Israeli Prime Minister Benjamin Netanyahu on Thursday slammed the new emerging coalition that will unseat him from power as “dangerous and leftwing,” and accused his political rival Naftali Bennett, who will succeed him as prime minister, of “selling out.”

Netanyahu convened an “emergency meeting” on Thursday with right-wing religious allies to discuss potentially thwarting the new unity government before it is sworn into office in the next 12 days.

“All Knesset members who were elected with the votes of the right must oppose this dangerous left-wing government,” he tweeted.

Bennett, from the religious right-wing Yamina party, and Mansour Abbas, from the Islamist Ra’am party, reached an agreement with opposition leader Yesh Atid’s Yair Lapid during marathon negotiations between eight parties on the last day of the 28-day mandate.

While Yamina barely won six percent of the vote in the March elections, Bennett earned the title of kingmaker and as such was able to negotiate a power-sharing deal with Lapid.

The proposed government would see a rotational premiership in which Bennett would serve as prime minister for the first two years and Lapid for the following two.

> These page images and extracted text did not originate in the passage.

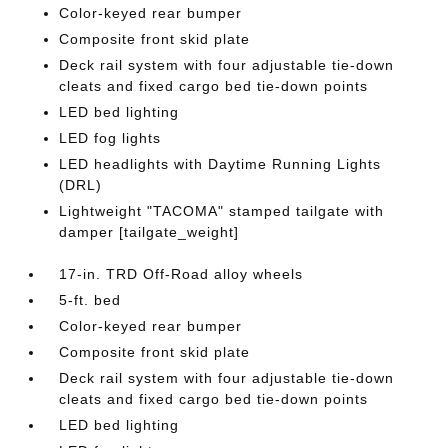
Color-keyed rear bumper
Composite front skid plate
Deck rail system with four adjustable tie-down
cleats and fixed cargo bed tie-down points
LED bed lighting
LED fog lights
LED headlights with Daytime Running Lights
(DRL)
Lightweight "TACOMA" stamped tailgate with
damper [tailgate_weight]
17-in. TRD Off-Road alloy wheels
5-ft. bed
Color-keyed rear bumper
Composite front skid plate
Deck rail system with four adjustable tie-down
cleats and fixed cargo bed tie-down points
LED bed lighting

It will be the first time in Israel’s recent history that an Arab party will sit in the ruling coalition. It will also be the first time Israel has a religious Jew as prime minister.

Netanyahu is expected to work on encouraging defectors from the right-wing elements of the emerging coalition. According to Israeli media, Netanyahu met Thursday with the heads of his rightwing and ultra-Orthodox coalition allies to who came up with suggestions of mass rallies to protest the Lapid-led coalition.

Netanyahu condemned Bennett for his hypocrisy in striking deals with Ra’am, and posted an old video clip of Bennett saying that Abbas “visited terrorist murderers in jail” after a 1992 attack in which Arab Israelis killed three soldiers.

Yamina fought back, issuing its own list of deals that Netanyahu’s Likud party offered Ra’am for its support.

Netanyahu last week singled out the prospective government’s left-wing partners, namely Meretz and Labor, as being clueless in the fight against Hamas in Gaza and Iran.

“What impact will that have on Israel’s deterrent capability? How will we look to our enemies? What will they say in Iran and Gaza? What will they do in Iran and Gaza? What will they say in the corridors of the administration in Washington?